** MATERIAL PROVIDED **
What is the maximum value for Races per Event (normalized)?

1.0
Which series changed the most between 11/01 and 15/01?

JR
--
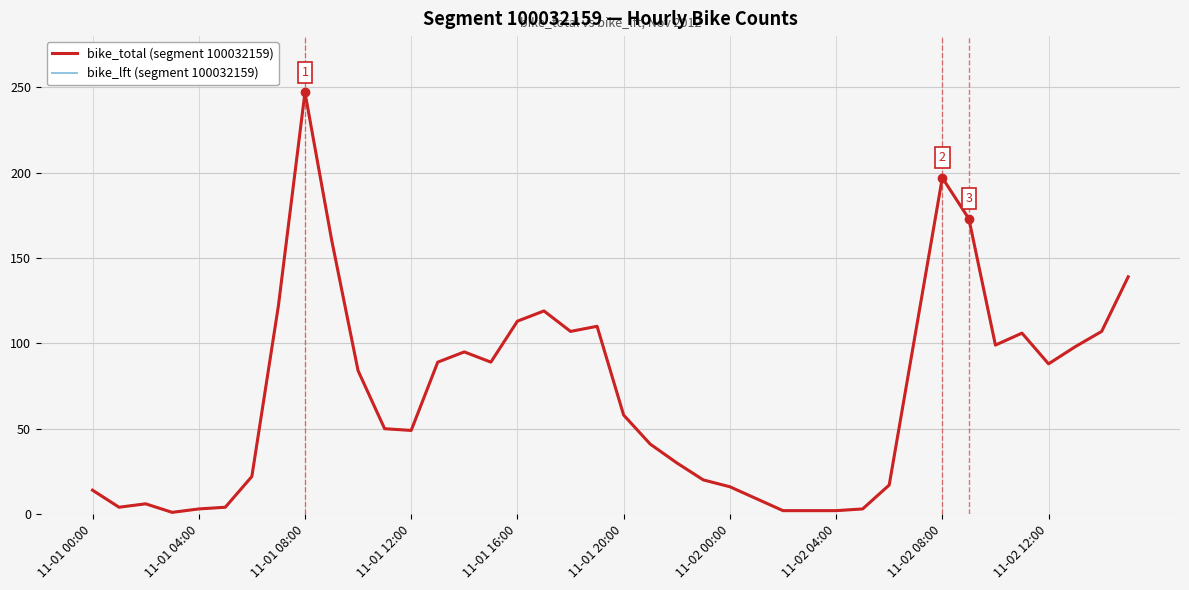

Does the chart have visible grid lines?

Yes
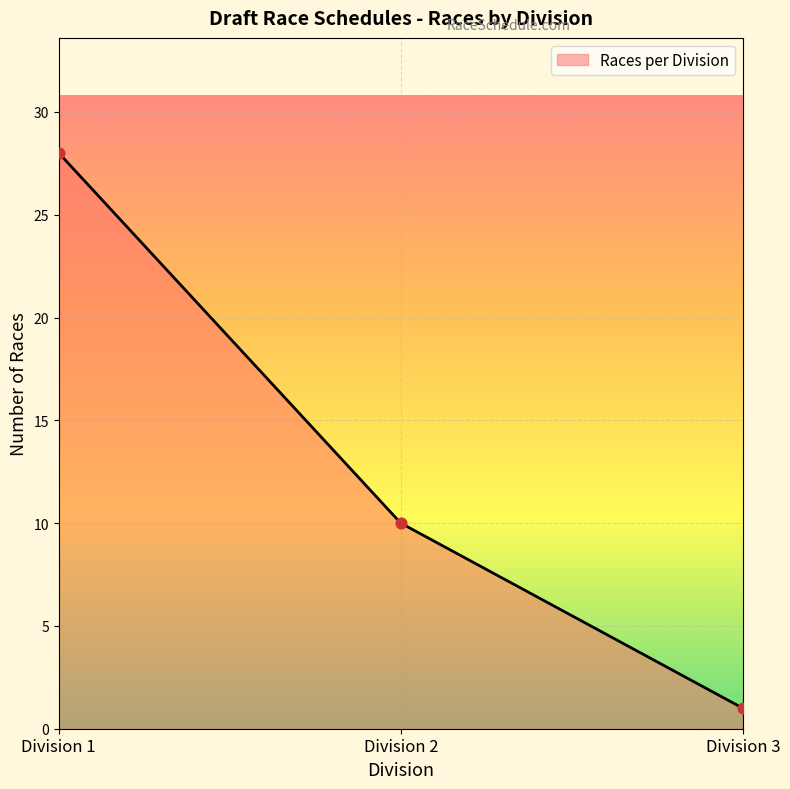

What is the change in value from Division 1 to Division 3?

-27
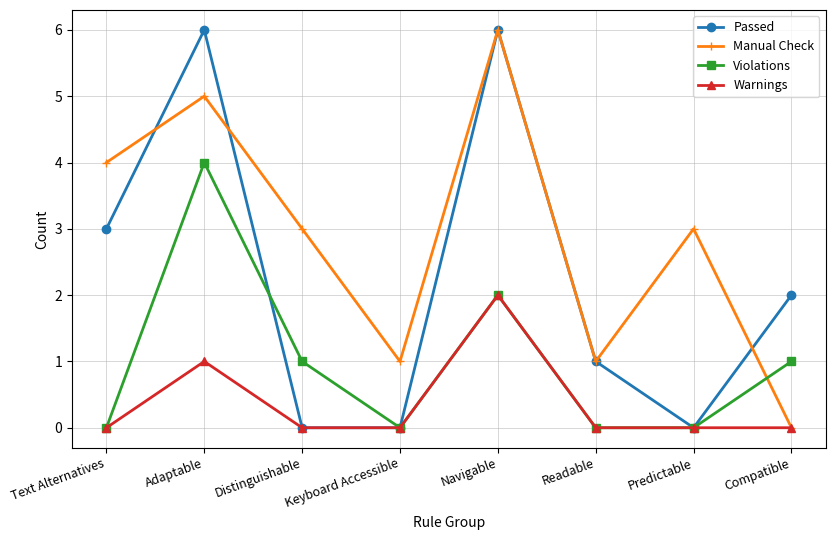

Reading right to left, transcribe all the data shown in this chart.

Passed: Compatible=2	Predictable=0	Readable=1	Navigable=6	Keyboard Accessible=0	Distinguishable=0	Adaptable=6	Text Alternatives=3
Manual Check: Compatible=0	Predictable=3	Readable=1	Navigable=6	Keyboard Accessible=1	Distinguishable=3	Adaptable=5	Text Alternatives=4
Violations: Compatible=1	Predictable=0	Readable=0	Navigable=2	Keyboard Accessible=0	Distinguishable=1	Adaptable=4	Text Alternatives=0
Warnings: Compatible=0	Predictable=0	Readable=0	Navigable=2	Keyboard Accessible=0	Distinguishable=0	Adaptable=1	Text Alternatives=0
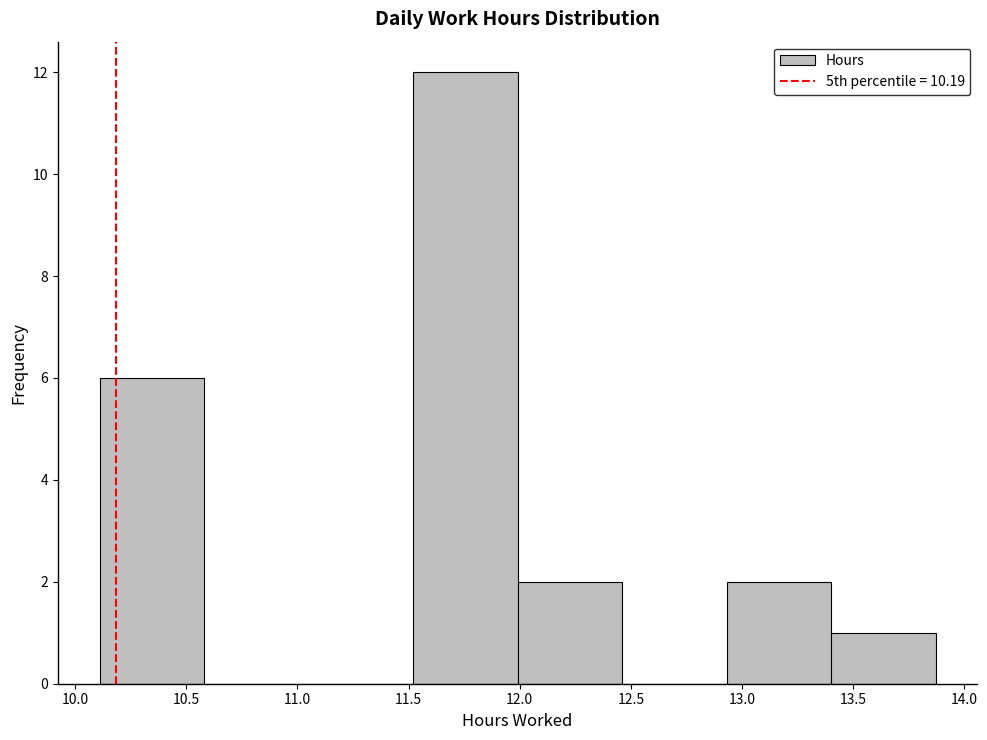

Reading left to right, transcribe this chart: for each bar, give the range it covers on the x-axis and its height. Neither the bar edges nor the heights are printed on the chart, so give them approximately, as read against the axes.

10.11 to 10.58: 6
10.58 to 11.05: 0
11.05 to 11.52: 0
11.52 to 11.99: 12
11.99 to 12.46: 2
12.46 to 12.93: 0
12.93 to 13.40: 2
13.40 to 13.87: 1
--
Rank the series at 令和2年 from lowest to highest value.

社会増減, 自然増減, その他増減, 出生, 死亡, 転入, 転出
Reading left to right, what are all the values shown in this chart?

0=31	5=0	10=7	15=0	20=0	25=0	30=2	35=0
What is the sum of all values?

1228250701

** WHAT IS EXPECTED **
Copy out the records from the line with "What is the maximum" up to and including the line with "Which series changed", with every word and mark as it stands.

** WRITTEN REPLY **
What is the maximum value for Races per Event (normalized)?

1.0
Which series changed the most between 11/01 and 15/01?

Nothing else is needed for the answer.